▶ _WHAT YOU SHOULD DO_
Print the lines below exactly, beginning with the one that contains "For every layout" and stopping after the last line.

▶ _RECORD EXTRACTS_
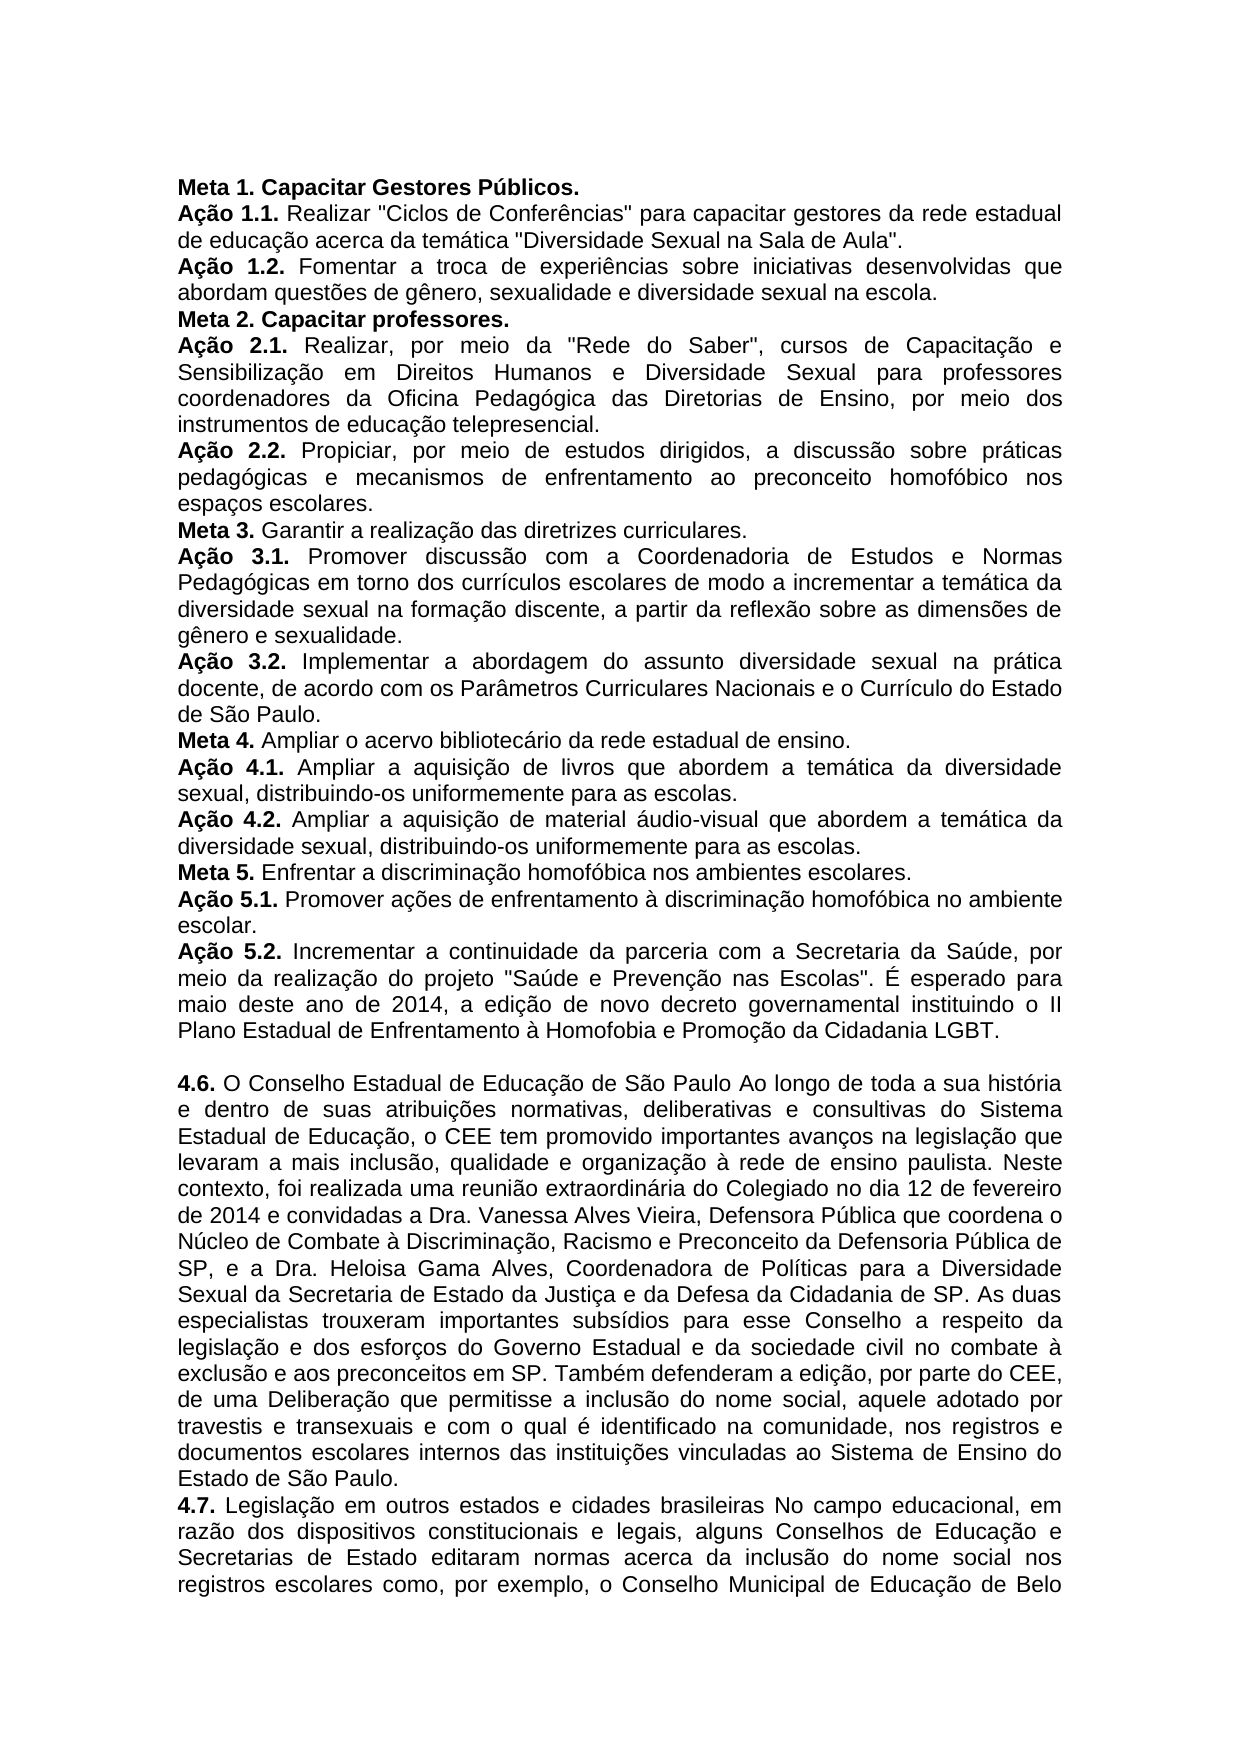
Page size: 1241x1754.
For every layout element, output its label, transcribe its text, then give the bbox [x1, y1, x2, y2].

text Ação 2.1. Realizar, por meio da "Rede do Saber", cursos de Capacitação e Sensibilização em Direitos Humanos e Diversidade Sexual para professores coordenadores da Oficina Pedagógica das Diretorias de Ensino, por meio dos instrumentos de educação telepresencial. [177, 332, 1063, 437]
text Ação 1.1. Realizar "Ciclos de Conferências" para capacitar gestores da rede estadual de educação acerca da temática "Diversidade Sexual na Sala de Aula". [177, 200, 1063, 253]
text Meta 1. Capacitar Gestores Públicos. [177, 174, 1063, 200]
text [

▶ _RESULT FOR THIS EXERCISE_
For every layout element, output its label, transcribe its text, then give the bbox [x1, y1, x2, y2].

text Ação 2.1. Realizar, por meio da "Rede do Saber", cursos de Capacitação e Sensibilização em Direitos Humanos e Diversidade Sexual para professores coordenadores da Oficina Pedagógica das Diretorias de Ensino, por meio dos instrumentos de educação telepresencial. [177, 332, 1063, 437]
text Ação 1.1. Realizar "Ciclos de Conferências" para capacitar gestores da rede estadual de educação acerca da temática "Diversidade Sexual na Sala de Aula". [177, 200, 1063, 253]
text Meta 1. Capacitar Gestores Públicos. [177, 174, 1063, 200]
text [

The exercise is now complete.